(Spatial grounding data)
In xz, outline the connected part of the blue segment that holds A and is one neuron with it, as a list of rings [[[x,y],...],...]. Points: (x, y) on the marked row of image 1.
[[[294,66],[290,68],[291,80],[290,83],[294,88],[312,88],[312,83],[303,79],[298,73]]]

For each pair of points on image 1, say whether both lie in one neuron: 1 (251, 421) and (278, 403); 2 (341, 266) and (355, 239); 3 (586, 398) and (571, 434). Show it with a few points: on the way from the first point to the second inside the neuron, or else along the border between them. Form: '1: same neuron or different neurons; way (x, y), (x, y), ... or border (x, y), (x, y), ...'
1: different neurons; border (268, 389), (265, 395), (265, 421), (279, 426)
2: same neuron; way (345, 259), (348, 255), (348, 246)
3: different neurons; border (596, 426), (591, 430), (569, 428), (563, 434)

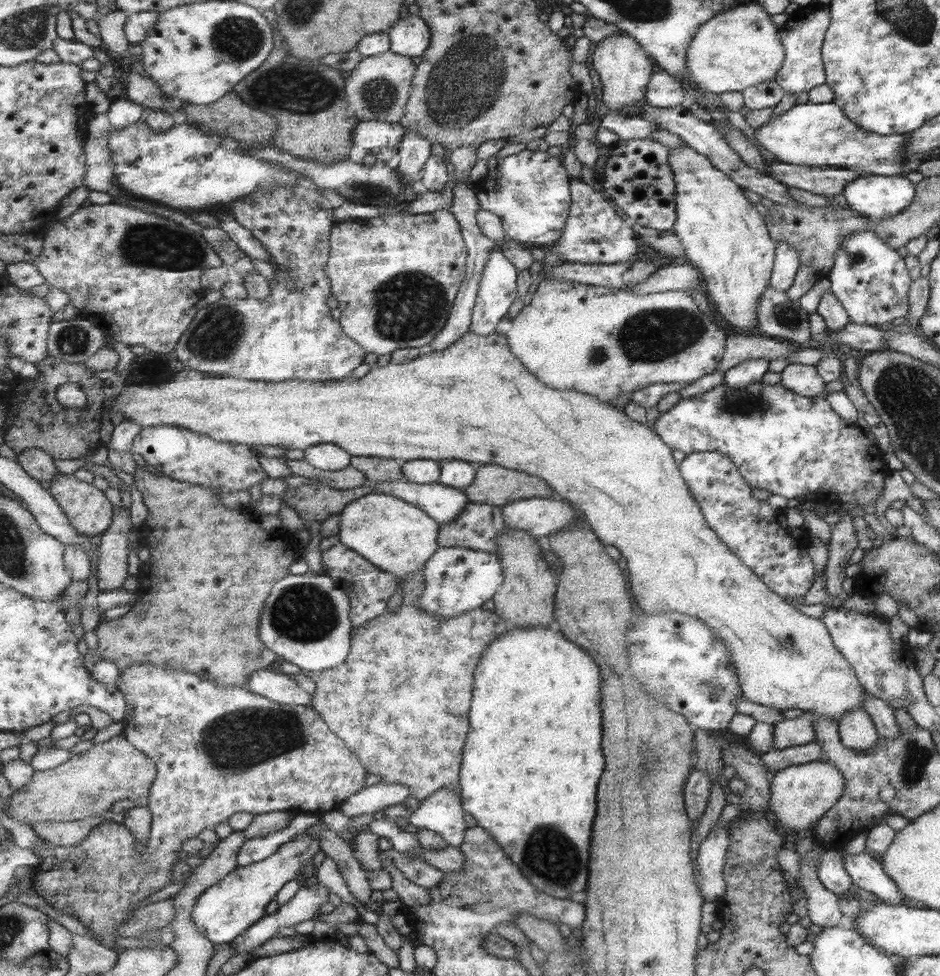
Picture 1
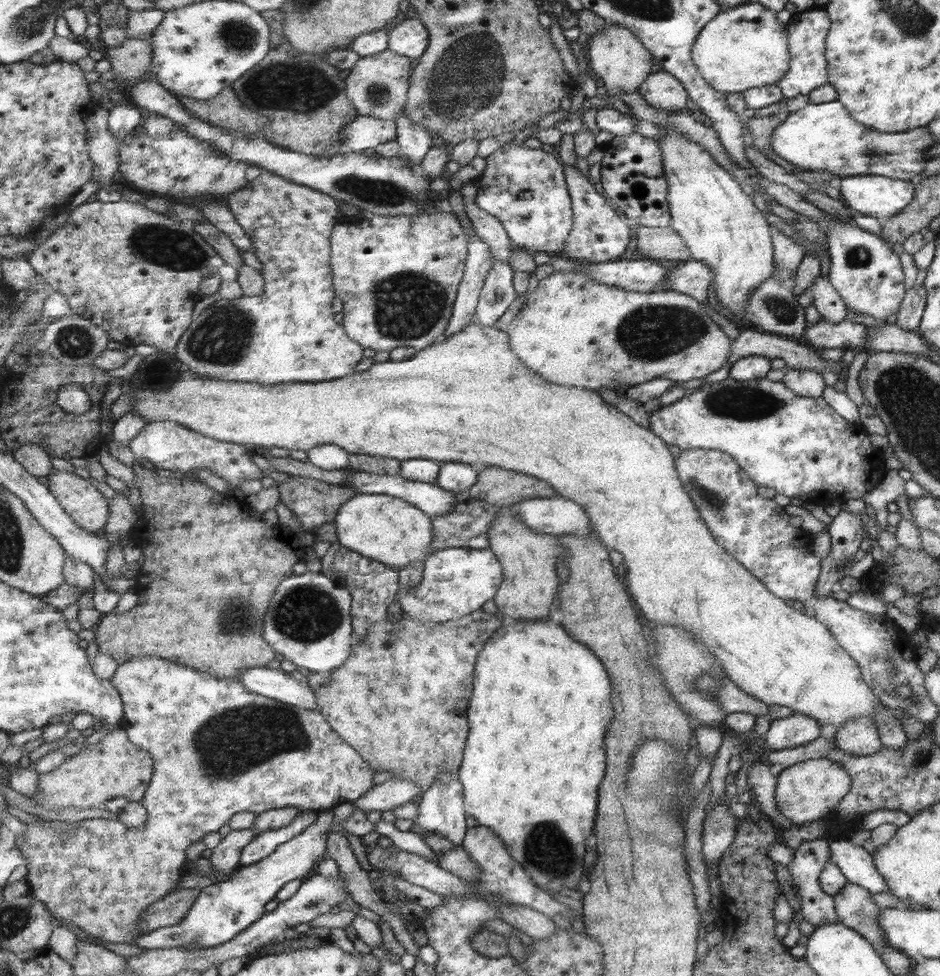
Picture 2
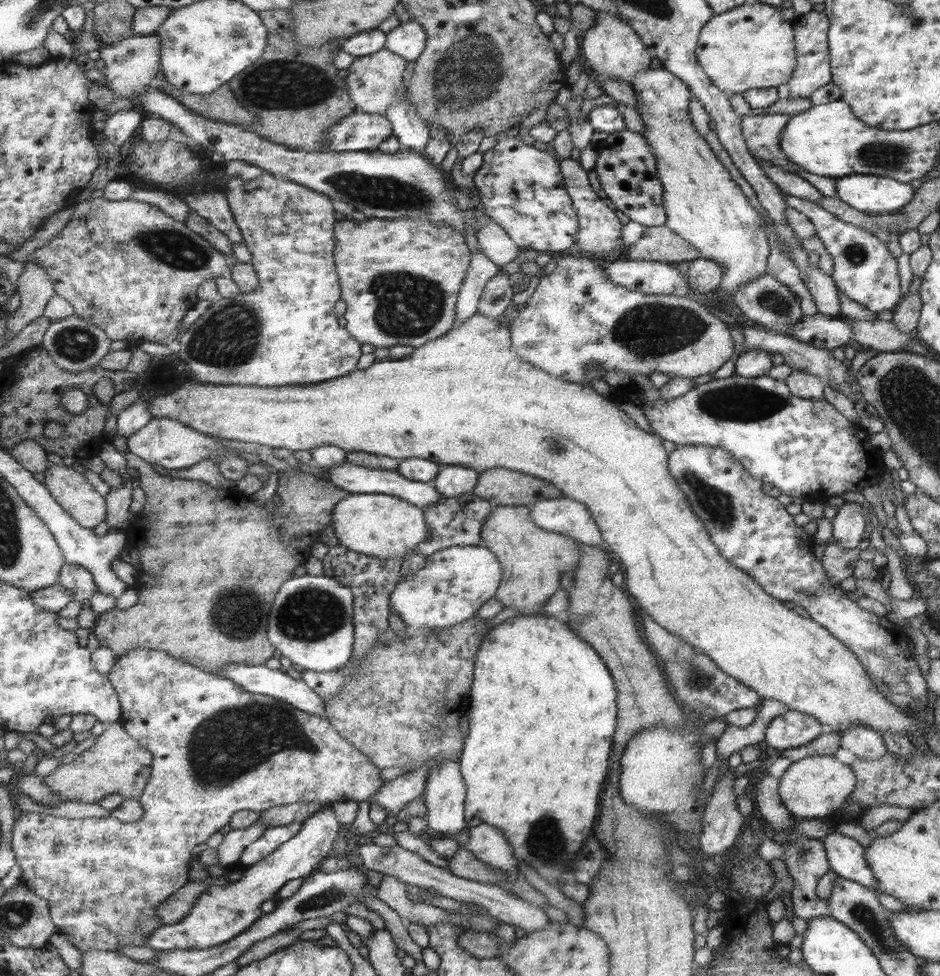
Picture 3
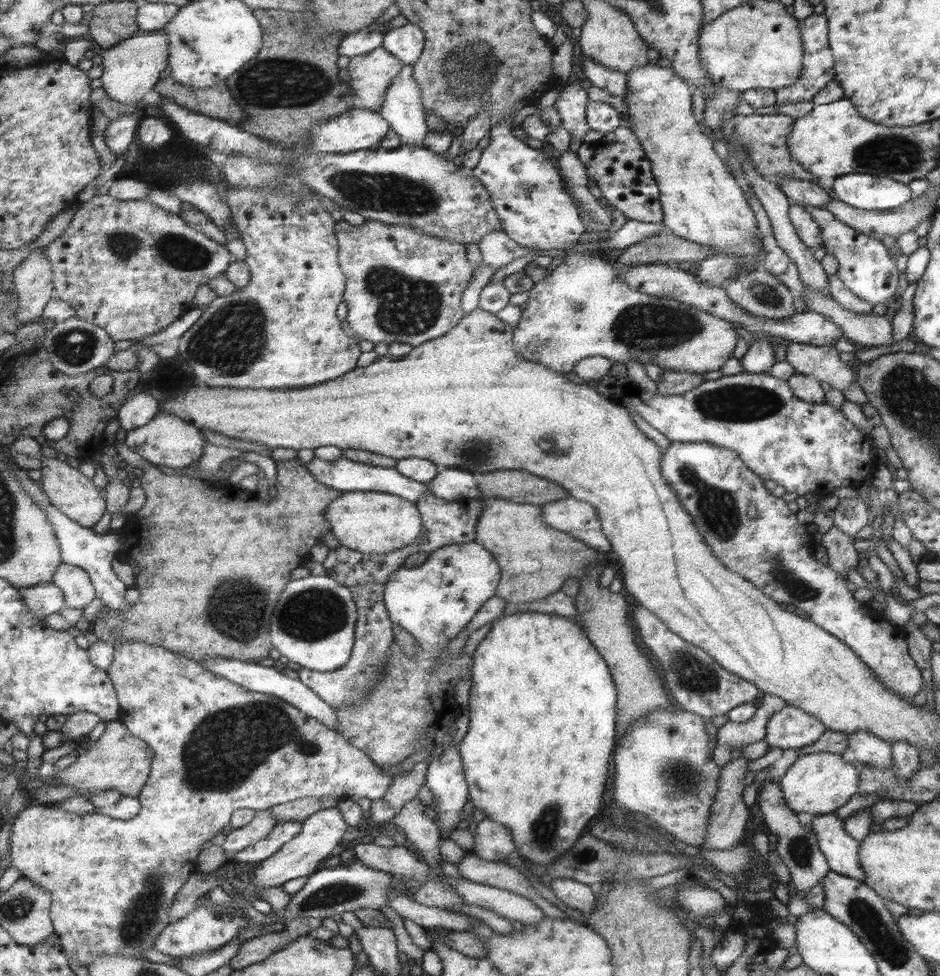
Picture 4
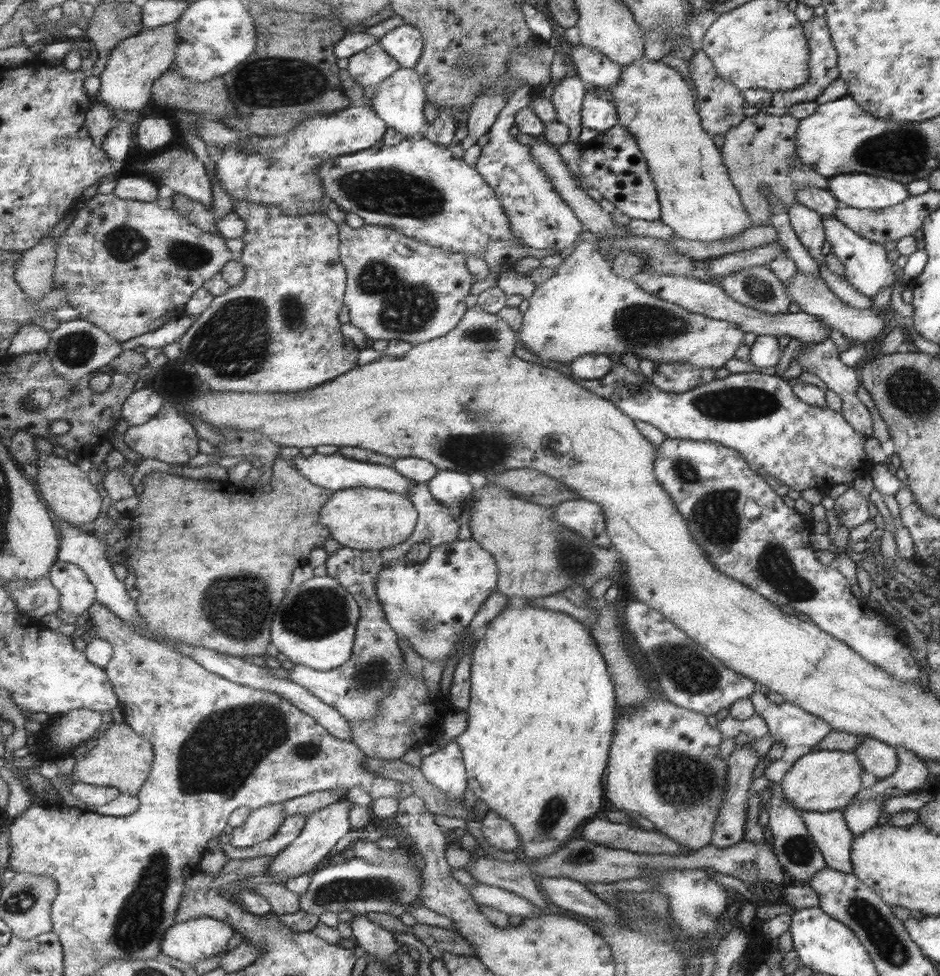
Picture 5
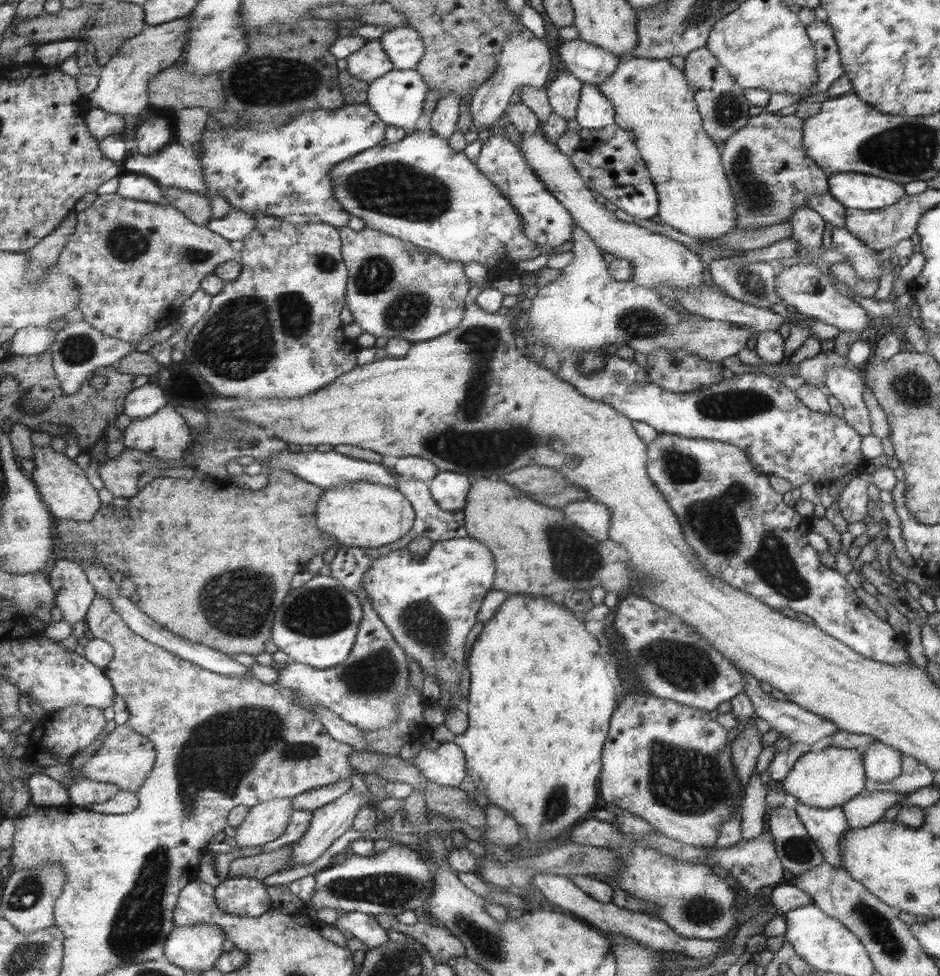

__DIRECTIONS__
Tally the lines of the records above that contain the word "Picture". Give only the total.

__ANSWER BOX__
5